--- Dataset entries ---
┌────────
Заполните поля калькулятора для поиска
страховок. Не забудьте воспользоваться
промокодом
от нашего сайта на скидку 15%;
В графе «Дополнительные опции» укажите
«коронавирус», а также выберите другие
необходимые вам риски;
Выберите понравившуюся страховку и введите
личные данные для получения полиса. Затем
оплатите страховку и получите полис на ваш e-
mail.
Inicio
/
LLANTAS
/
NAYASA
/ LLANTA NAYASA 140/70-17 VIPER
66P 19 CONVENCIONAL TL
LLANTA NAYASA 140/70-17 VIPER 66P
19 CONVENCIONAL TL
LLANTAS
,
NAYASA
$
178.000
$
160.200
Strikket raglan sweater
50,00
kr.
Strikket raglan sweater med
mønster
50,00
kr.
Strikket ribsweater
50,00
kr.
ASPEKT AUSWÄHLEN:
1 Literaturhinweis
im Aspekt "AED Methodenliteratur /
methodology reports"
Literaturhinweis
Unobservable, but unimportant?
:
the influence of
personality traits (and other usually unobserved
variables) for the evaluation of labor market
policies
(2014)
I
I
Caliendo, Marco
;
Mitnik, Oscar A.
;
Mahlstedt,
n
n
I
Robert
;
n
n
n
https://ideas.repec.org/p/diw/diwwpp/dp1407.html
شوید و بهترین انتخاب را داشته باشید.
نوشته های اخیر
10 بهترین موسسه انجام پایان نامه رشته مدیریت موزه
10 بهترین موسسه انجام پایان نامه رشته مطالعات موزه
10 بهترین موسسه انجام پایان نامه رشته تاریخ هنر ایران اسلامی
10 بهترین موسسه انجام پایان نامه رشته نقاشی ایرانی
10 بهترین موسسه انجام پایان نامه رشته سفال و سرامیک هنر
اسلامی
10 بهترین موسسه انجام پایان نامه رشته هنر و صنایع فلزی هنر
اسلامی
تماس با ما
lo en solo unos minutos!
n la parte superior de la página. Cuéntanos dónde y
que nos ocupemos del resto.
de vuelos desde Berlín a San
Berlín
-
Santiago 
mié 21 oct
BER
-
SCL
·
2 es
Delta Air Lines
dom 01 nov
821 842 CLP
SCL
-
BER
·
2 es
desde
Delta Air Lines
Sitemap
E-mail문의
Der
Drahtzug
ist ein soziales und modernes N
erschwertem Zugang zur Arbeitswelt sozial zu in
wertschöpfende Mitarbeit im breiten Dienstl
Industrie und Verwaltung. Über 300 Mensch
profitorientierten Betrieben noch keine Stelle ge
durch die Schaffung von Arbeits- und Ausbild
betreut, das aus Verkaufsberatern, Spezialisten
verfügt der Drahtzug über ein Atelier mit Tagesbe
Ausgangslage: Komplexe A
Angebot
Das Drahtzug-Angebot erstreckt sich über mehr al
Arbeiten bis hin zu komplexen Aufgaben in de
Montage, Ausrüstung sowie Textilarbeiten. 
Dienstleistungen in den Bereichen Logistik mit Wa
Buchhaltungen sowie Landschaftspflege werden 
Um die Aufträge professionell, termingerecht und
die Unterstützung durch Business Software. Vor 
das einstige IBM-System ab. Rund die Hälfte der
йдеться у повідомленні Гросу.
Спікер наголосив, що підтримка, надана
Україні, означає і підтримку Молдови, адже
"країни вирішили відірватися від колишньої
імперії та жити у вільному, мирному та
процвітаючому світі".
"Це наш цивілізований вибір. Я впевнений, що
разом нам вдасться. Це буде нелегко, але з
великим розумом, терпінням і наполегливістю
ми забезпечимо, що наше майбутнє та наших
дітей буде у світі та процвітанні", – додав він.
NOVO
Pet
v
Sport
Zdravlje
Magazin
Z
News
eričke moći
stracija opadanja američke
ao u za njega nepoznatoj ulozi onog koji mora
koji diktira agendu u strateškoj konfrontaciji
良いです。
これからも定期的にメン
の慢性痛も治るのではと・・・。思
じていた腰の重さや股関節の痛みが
└────────
--- Exercise prompt ---
Please copy the lines from the first one through the line containing "10 بهترین موسسه انجام پایان نامه رشته تاریخ", including both, without any changes.

--- Solution for this problem ---
Заполните поля калькулятора для поиска
страховок. Не забудьте воспользоваться
промокодом
от нашего сайта на скидку 15%;
В графе «Дополнительные опции» укажите
«коронавирус», а также выберите другие
необходимые вам риски;
Выберите понравившуюся страховку и введите
личные данные для получения полиса. Затем
оплатите страховку и получите полис на ваш e-
mail.
Inicio
/
LLANTAS
/
NAYASA
/ LLANTA NAYASA 140/70-17 VIPER
66P 19 CONVENCIONAL TL
LLANTA NAYASA 140/70-17 VIPER 66P
19 CONVENCIONAL TL
LLANTAS
,
NAYASA
$
178.000
$
160.200
Strikket raglan sweater
50,00
kr.
Strikket raglan sweater med
mønster
50,00
kr.
Strikket ribsweater
50,00
kr.
ASPEKT AUSWÄHLEN:
1 Literaturhinweis
im Aspekt "AED Methodenliteratur /
methodology reports"
Literaturhinweis
Unobservable, but unimportant?
:
the influence of
personality traits (and other usually unobserved
variables) for the evaluation of labor market
policies
(2014)
I
I
Caliendo, Marco
;
Mitnik, Oscar A.
;
Mahlstedt,
n
n
I
Robert
;
n
n
n
https://ideas.repec.org/p/diw/diwwpp/dp1407.html
شوید و بهترین انتخاب را داشته باشید.
نوشته های اخیر
10 بهترین موسسه انجام پایان نامه رشته مدیریت موزه
10 بهترین موسسه انجام پایان نامه رشته مطالعات موزه
10 بهترین موسسه انجام پایان نامه رشته تاریخ هنر ایران اسلامی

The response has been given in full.